Problem: Go through the entries below and pick out every line with "table".

-----

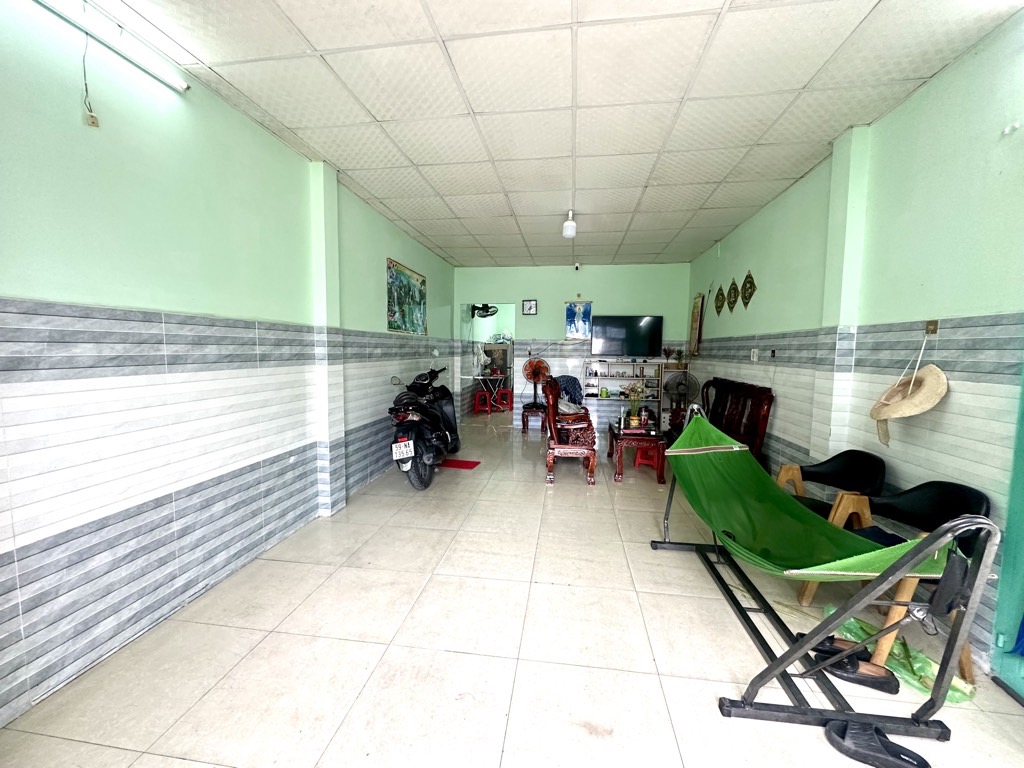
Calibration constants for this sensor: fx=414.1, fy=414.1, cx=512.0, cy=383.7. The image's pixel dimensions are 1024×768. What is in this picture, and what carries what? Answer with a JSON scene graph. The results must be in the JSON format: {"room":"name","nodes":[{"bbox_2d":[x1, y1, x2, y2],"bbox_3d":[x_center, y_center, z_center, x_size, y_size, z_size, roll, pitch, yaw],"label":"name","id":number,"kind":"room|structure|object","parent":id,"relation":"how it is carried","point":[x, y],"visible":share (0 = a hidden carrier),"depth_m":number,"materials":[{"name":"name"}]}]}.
{"room":"living room","nodes":[
{"label":"living room","id":0,"kind":"room"},
{"bbox_2d":[0,1,459,728],"bbox_3d":[-1.543,-0.309,3.255,0.175,2.640,8.124,1,5,8],"label":"left wall","id":1,"kind":"structure","parent":0,"point":[393,246],"depth_m":1.88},
{"bbox_2d":[33,0,192,92],"bbox_3d":[-1.692,-1.386,1.442,0.092,0.067,1.157,1,5,8],"label":"fluorescent light","id":2,"kind":"object","parent":1,"relation":"attached to","point":[183,84],"visible":0.98,"depth_m":1.68,"materials":[{"name":"white glass"}]},
{"bbox_2d":[81,30,100,128],"bbox_3d":[-1.625,-1.188,1.584,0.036,0.372,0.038,1,5,8],"label":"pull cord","id":3,"kind":"object","parent":2,"relation":"hanging from","point":[96,123],"visible":0.98,"depth_m":1.59,"materials":[{"name":"plastic"}]},
{"bbox_2d":[386,258,426,334],"bbox_3d":[-1.202,-0.965,4.824,0.027,0.756,1.121,1,5,8],"label":"painting","id":4,"kind":"object","parent":1,"relation":"attached to","point":[408,285],"visible":0.99,"depth_m":4.71,"materials":[{"name":"multicoloured"}]},
{"bbox_2d":[471,303,497,317],"bbox_3d":[-0.509,-1.390,7.704,0.391,0.282,0.362,-4,6,-40],"label":"wall fan","id":5,"kind":"object","parent":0,"point":[495,310],"visible":0.95,"depth_m":7.65,"materials":[{"name":"black plastic"}]},
{"bbox_2d":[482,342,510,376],"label":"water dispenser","id":6,"kind":"object","parent":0,"point":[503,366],"visible":0.74,"depth_m":8.80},
{"bbox_2d":[1,412,1023,767],"bbox_3d":[0.464,1.028,4.110,3.783,0.103,10.225,1,5,8],"label":"floor","id":7,"kind":"structure","parent":0,"point":[206,698],"depth_m":1.80,"materials":[{"name":"beige tile"}]},
{"bbox_2d":[385,364,459,489],"bbox_3d":[-0.920,0.354,4.459,0.646,1.144,1.614,1,5,8],"label":"motorcycle","id":8,"kind":"object","parent":7,"relation":"on","point":[435,414],"visible":0.92,"depth_m":4.00,"materials":[{"name":"black plastic"}]},
{"bbox_2d":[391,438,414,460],"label":"license plate","id":9,"kind":"object","parent":8,"relation":"attached to","point":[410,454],"visible":0.96,"depth_m":3.82,"materials":[{"name":"white metal"}]},
{"bbox_2d":[440,458,480,469],"bbox_3d":[-0.628,0.904,4.698,0.456,0.012,0.345,1,5,8],"label":"red mat","id":10,"kind":"object","parent":7,"relation":"on","point":[461,465],"visible":0.9,"depth_m":4.67,"materials":[{"name":"red carpet"}]},
{"bbox_2d":[474,389,491,414],"bbox_3d":[-0.579,0.359,8.318,0.340,0.456,0.341,0,5,-8],"label":"red stool","id":11,"kind":"object","parent":7,"relation":"on","point":[478,394],"visible":0.95,"depth_m":8.21,"materials":[{"name":"red plastic"}]},
{"bbox_2d":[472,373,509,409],"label":"white table","id":12,"kind":"object","parent":7,"relation":"on","point":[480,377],"visible":0.73,"depth_m":8.46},
{"bbox_2d":[493,388,512,411],"bbox_3d":[-0.167,0.337,8.573,0.368,0.478,0.350,0,5,-3],"label":"red stool","id":13,"kind":"object","parent":7,"relation":"on","point":[509,394],"visible":0.86,"depth_m":8.47,"materials":[{"name":"red plastic"}]},
{"bbox_2d":[521,404,547,432],"bbox_3d":[0.378,0.560,6.719,0.428,0.390,0.441,1,5,8],"label":"wooden stool","id":14,"kind":"object","parent":7,"relation":"on","point":[524,424],"visible":0.8,"depth_m":6.54,"materials":[{"name":"brown wood"}]},
{"bbox_2d":[521,358,550,408],"bbox_3d":[0.377,-0.010,6.661,0.406,0.782,0.402,-2,6,-32],"label":"fan","id":15,"kind":"object","parent":14,"relation":"on","point":[533,371],"visible":0.94,"depth_m":6.61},
{"bbox_2d":[545,377,598,484],"bbox_3d":[0.629,0.456,4.485,0.528,1.007,0.830,1,5,8],"label":"wooden armchair","id":16,"kind":"object","parent":7,"relation":"on","point":[590,470],"visible":0.99,"depth_m":4.16,"materials":[{"name":"wood"}]},
{"bbox_2d":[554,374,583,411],"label":"cloth","id":17,"kind":"object","parent":16,"relation":"on","point":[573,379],"visible":0.56,"depth_m":6.08,"materials":[{"name":"fabric"}]},
{"bbox_2d":[584,357,664,427],"bbox_3d":[1.742,0.161,6.507,1.124,1.069,0.358,1,5,8],"label":"shelf unit","id":18,"kind":"object","parent":7,"relation":"on","point":[649,399],"visible":0.66,"depth_m":6.47,"materials":[{"name":"white wood"}]},
{"bbox_2d":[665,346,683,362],"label":"potted plant","id":19,"kind":"object","parent":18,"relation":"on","point":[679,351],"visible":0.98,"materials":[{"name":"green plant"}]},
{"bbox_2d":[606,419,668,484],"bbox_3d":[1.344,0.714,4.612,0.548,0.462,0.954,1,5,8],"label":"coffee table","id":20,"kind":"object","parent":7,"relation":"on","point":[660,476],"visible":0.82,"depth_m":4.19,"materials":[{"name":"red wood"}]},
{"bbox_2d":[622,381,646,427],"bbox_3d":[1.337,0.210,4.517,0.295,0.494,0.265,1,5,8],"label":"flower vase","id":21,"kind":"object","parent":20,"relation":"on","point":[634,418],"visible":0.98,"depth_m":4.49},
{"bbox_2d":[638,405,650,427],"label":"bottle","id":22,"kind":"object","parent":20,"relation":"on","point":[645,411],"visible":0.98,"depth_m":4.52,"materials":[{"name":"red"}]},
{"bbox_2d":[634,445,658,470],"bbox_3d":[1.540,0.773,4.734,0.300,0.311,0.330,1,5,8],"label":"red stool","id":23,"kind":"object","parent":7,"relation":"on","point":[639,454],"visible":0.64,"depth_m":4.63,"materials":[{"name":"red plastic"}]},
{"bbox_2d":[663,372,697,425],"bbox_3d":[2.327,0.276,5.789,0.467,0.888,0.453,4,6,37],"label":"electric fan","id":24,"kind":"object","parent":7,"relation":"on","point":[681,384],"visible":0.82,"depth_m":5.72,"materials":[{"name":"black"}]},
{"bbox_2d":[698,377,773,461],"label":"wooden bench","id":25,"kind":"object","parent":7,"relation":"on","point":[766,414],"visible":0.62,"depth_m":3.99,"materials":[{"name":"brown wood"}]},
{"bbox_2d":[648,404,993,765],"bbox_3d":[1.153,0.646,1.935,0.682,1.034,1.683,1,5,8],"label":"hammock stand","id":26,"kind":"object","parent":7,"relation":"on","point":[781,659],"visible":0.94,"depth_m":1.41,"materials":[{"name":"black metal"}]},
{"bbox_2d":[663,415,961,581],"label":"hammock","id":27,"kind":"object","parent":26,"relation":"hanging from","point":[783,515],"visible":0.67,"depth_m":2.09,"materials":[{"name":"green fabric"}]},
{"bbox_2d":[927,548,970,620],"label":"black bag","id":28,"kind":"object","parent":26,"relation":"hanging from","point":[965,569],"visible":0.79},
{"bbox_2d":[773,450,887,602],"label":"black chair","id":29,"kind":"object","parent":7,"relation":"on","point":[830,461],"visible":0.44,"depth_m":2.46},
{"bbox_2d":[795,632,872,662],"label":"sandal","id":30,"kind":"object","parent":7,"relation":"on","point":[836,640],"visible":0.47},
{"bbox_2d":[813,635,898,693],"bbox_3d":[1.404,1.146,1.707,0.301,0.098,0.141,3,5,22],"label":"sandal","id":31,"kind":"object","parent":7,"relation":"on","point":[878,687],"visible":0.87,"depth_m":1.67,"materials":[{"name":"black"}]},
{"bbox_2d":[826,720,931,767],"bbox_3d":[1.210,1.186,1.361,0.290,0.079,0.138,3,6,27],"label":"slipper","id":32,"kind":"object","parent":7,"relation":"on","point":[853,743],"visible":0.97,"depth_m":1.36,"materials":[{"name":"rubber"}]},
{"bbox_2d":[795,481,991,677],"bbox_3d":[1.752,0.830,1.929,0.526,0.738,0.565,1,5,8],"label":"black chair","id":33,"kind":"object","parent":7,"relation":"on","point":[961,508],"visible":0.46,"depth_m":1.90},
{"bbox_2d":[832,616,974,700],"bbox_3d":[1.670,1.148,1.788,0.270,0.083,0.466,-2,5,-25],"label":"plastic bag","id":34,"kind":"object","parent":7,"relation":"on","point":[957,693],"visible":0.38,"depth_m":1.71,"materials":[{"name":"green plastic"}]},
{"bbox_2d":[97,0,1020,267],"bbox_3d":[0.368,-1.638,3.146,3.652,0.111,8.513,1,5,8],"label":"ceiling","id":35,"kind":"structure","parent":0,"point":[414,158],"depth_m":2.17,"materials":[{"name":"white tile"}]},
{"bbox_2d":[562,209,577,237],"bbox_3d":[0.554,-1.538,3.974,0.129,0.239,0.130,1,5,8],"label":"ceiling lamp","id":36,"kind":"object","parent":35,"relation":"hanging from","point":[571,224],"visible":1,"depth_m":3.93,"materials":[{"name":"white plastic"}]},
{"bbox_2d":[455,261,693,429],"bbox_3d":[0.912,-0.583,6.805,3.841,2.647,0.157,1,5,8],"label":"back wall","id":37,"kind":"structure","parent":0,"point":[573,287],"depth_m":6.68,"materials":[{"name":"paint"}]},
{"bbox_2d":[463,303,518,419],"bbox_3d":[-0.303,-0.466,7.400,1.221,2.246,0.881,1,5,8],"label":"doorway","id":38,"kind":"object","parent":37,"relation":"in","point":[512,384],"visible":0.53,"depth_m":7.48,"materials":[{"name":"white"}]},
{"bbox_2d":[521,299,537,314],"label":"wall clock","id":39,"kind":"object","parent":37,"relation":"attached to","point":[531,306],"visible":0.98,"depth_m":6.58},
{"bbox_2d":[573,261,580,270],"bbox_3d":[0.967,-1.774,6.230,0.086,0.137,0.122,1,5,8],"label":"security camera","id":40,"kind":"object","parent":37,"relation":"attached to","point":[577,267],"visible":0.99,"depth_m":6.19,"materials":[{"name":"white plastic"}]},
{"bbox_2d":[565,300,592,339],"bbox_3d":[1.050,-1.017,6.560,0.397,0.622,0.029,1,5,8],"label":"painting","id":41,"kind":"object","parent":37,"relation":"attached to","point":[584,332],"visible":1,"depth_m":6.55,"materials":[{"name":"blue"}]},
{"bbox_2d":[591,315,663,357],"bbox_3d":[1.793,-0.740,6.505,1.052,0.650,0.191,1,5,8],"label":"television","id":42,"kind":"object","parent":37,"relation":"attached to","point":[647,323],"visible":1,"depth_m":6.43,"materials":[{"name":"black"}]},
{"bbox_2d":[685,11,1023,673],"bbox_3d":[2.176,-0.197,2.398,0.174,2.662,7.711,1,5,8],"label":"right wall","id":43,"kind":"structure","parent":0,"point":[929,89],"depth_m":2.12,"materials":[{"name":"green paint"}]},
{"bbox_2d":[688,292,704,355],"bbox_3d":[2.587,-0.841,5.836,0.051,0.866,0.447,1,5,8],"label":"wall scroll","id":44,"kind":"object","parent":43,"relation":"attached to","point":[696,310],"visible":1,"depth_m":5.79,"materials":[{"name":"brown"}]},
{"bbox_2d":[713,284,725,314],"bbox_3d":[2.437,-0.986,4.874,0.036,0.368,0.312,1,5,8],"label":"wall plaque","id":45,"kind":"object","parent":43,"relation":"attached to","point":[719,306],"visible":0.98,"depth_m":4.86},
{"bbox_2d":[726,277,738,311],"bbox_3d":[2.380,-0.958,4.489,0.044,0.363,0.305,1,5,8],"label":"wall plaque","id":46,"kind":"object","parent":43,"relation":"attached to","point":[734,293],"visible":0.98,"depth_m":4.47,"materials":[{"name":"brown"}]},
{"bbox_2d":[740,270,756,307],"bbox_3d":[2.353,-0.944,4.146,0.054,0.370,0.306,1,5,8],"label":"wall plaque","id":47,"kind":"object","parent":43,"relation":"attached to","point":[745,291],"visible":0.99,"depth_m":4.13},
{"bbox_2d":[750,348,758,361],"bbox_3d":[2.376,-0.290,4.070,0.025,0.121,0.094,1,5,8],"label":"wall socket","id":48,"kind":"object","parent":43,"relation":"attached to","point":[755,353],"visible":0.98,"depth_m":4.05,"materials":[{"name":"white plastic"}]},
{"bbox_2d":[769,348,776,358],"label":"wall socket","id":49,"kind":"object","parent":43,"relation":"attached to","point":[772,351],"visible":0.98,"depth_m":3.75,"materials":[{"name":"black"}]},
{"bbox_2d":[870,339,947,447],"bbox_3d":[1.992,0.040,2.105,0.231,0.538,0.378,1,5,8],"label":"straw hat","id":50,"kind":"object","parent":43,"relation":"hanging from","point":[904,407],"visible":0.99,"depth_m":2.05,"materials":[{"name":"beige wicker"}]},
{"bbox_2d":[924,320,938,335],"bbox_3d":[2.057,-0.276,2.038,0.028,0.068,0.052,1,5,8],"label":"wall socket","id":51,"kind":"object","parent":43,"relation":"attached to","point":[931,325],"visible":0.89,"depth_m":2.04,"materials":[{"name":"metal"}]},
{"bbox_2d":[989,356,1023,699],"bbox_3d":[1.969,0.129,1.122,0.148,2.280,1.150,1,5,8],"label":"door","id":52,"kind":"structure","parent":43,"relation":"in","point":[1022,571],"depth_m":1.63,"materials":[{"name":"teal paint"}]},
{"bbox_2d":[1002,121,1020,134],"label":"wall hook","id":53,"kind":"object","parent":43,"relation":"attached to","point":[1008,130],"visible":0.98,"depth_m":1.67,"materials":[{"name":"white plastic"}]}
]}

-----

Response:
{"bbox_2d":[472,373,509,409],"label":"white table","id":12,"kind":"object","parent":7,"relation":"on","point":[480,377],"visible":0.73,"depth_m":8.46},
{"bbox_2d":[606,419,668,484],"bbox_3d":[1.344,0.714,4.612,0.548,0.462,0.954,1,5,8],"label":"coffee table","id":20,"kind":"object","parent":7,"relation":"on","point":[660,476],"visible":0.82,"depth_m":4.19,"materials":[{"name":"red wood"}]},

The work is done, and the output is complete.